Consequences Part 12

November 11th, 2011 by Wordsman

Around them the daily routine of Simon Park Station continued as ever before.  The regular passengers had gotten used to the old woman and her bizarre habits a long time ago.  She sat on the floor, and sometimes she talked to people.  Sometimes the people talked back—both in the neutral sense of “talk back” and the negative sense.  They always walked away in the end.  From their point of view there was nothing new going on.

But the woman saw something different.  She saw a person who listened to her proposal, considered it, and then gave an answer that proved he had actually been paying attention.  She saw a man who chose to fight the Beherrschunglied because the alternative went against his principles.  It was kind of heroic, when she thought about it.

Of course, she might have only seen these qualities because the alternative was watching the best chance of getting out she had found in eight months of searching walk away.

“And what about after that?” she shouted.

The angry approach hadn’t worked—well, technically it had, but not in a way that seemed possible to duplicate.  So she fell back on the usual.  It had never worked before, but there’s a first time for everything.

“You want to go home and forget about everything that happened today?  After the way you described it, I suppose you probably would.  And maybe you’d be happy, for a while.  You’d get back in your routine, go to work every day—you look like someone whose job doesn’t change much.  You could live a life without risking being arrested, without crazy old women telling you what to do, without angry German music stuck in your head.  But what would you have instead?”

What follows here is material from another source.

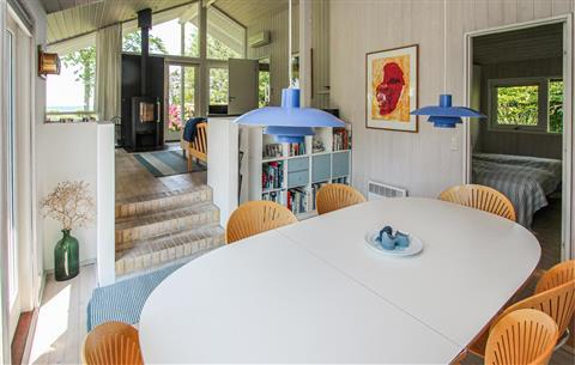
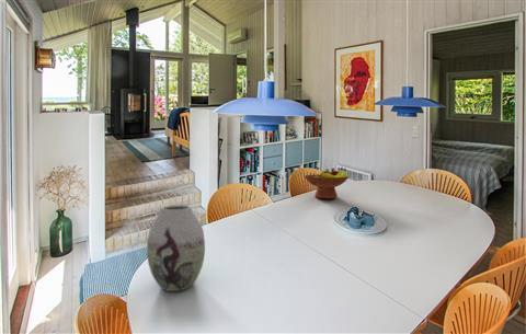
+ vase [146,204,206,292]
+ fruit bowl [302,166,350,199]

Peter stopped.  He couldn’t tell you exactly why (then again, considering the day he’d had, you’d be lucky if he could tell you his own address or phone number).  Maybe the woman’s words struck home; maybe he couldn’t stand the thought of spending the whole rest of the summer killing time in the Clerk Cage knowing that he gave up the chance to do something else.  It could be that he remembered that the reason he wanted to be a lawyer was not simply to show off his speaking skills but also to help others.  Of course, it’s also possible that, as he approached the exit, the faintest hint of the tune began to reverberate at the back of his mind again.

He walked back to where the woman was seated and squatted down, trying to ignore the smell of the garbage can.  “Look, I’d like to help you.  I don’t know what you did to get in trouble with the police, but whatever it is, I’m sure you don’t deserve to be locked up and then abandoned here.  But you’re asking me to go into a building full of cops and steal something that belongs to them.  I don’t think you’ve got the right man for the job.”

We’ll find out for sure in a minute, the woman thought.  “And if you could get someone else to do it for you?”

“I don’t see how that’s any better.  You’re just adding a conspiracy charge on top of things.”  Still, his curiosity could not be denied.  “What are you talking about?”

“The Beherrschunglied.”

“Can’t we just call it by the English name?”

“Fine.  The Song of Mastery.”

“The song that you used on me—”

“Not intentionally!”

“—to force me to do what you want.”


“But I don’t know it.”  This was only one of many problems with her suggestion.  It was the most obvious, however, so he felt he might as well start with it.

“I can teach it to you.”  She took a deep breath.  This was it.  “Can you play a musical instrument?”

“No.”  But, on this one occasion, as he watched her head sink gloomily onto her chest, he felt compelled to tell the whole truth.  “I mean, not anymore.”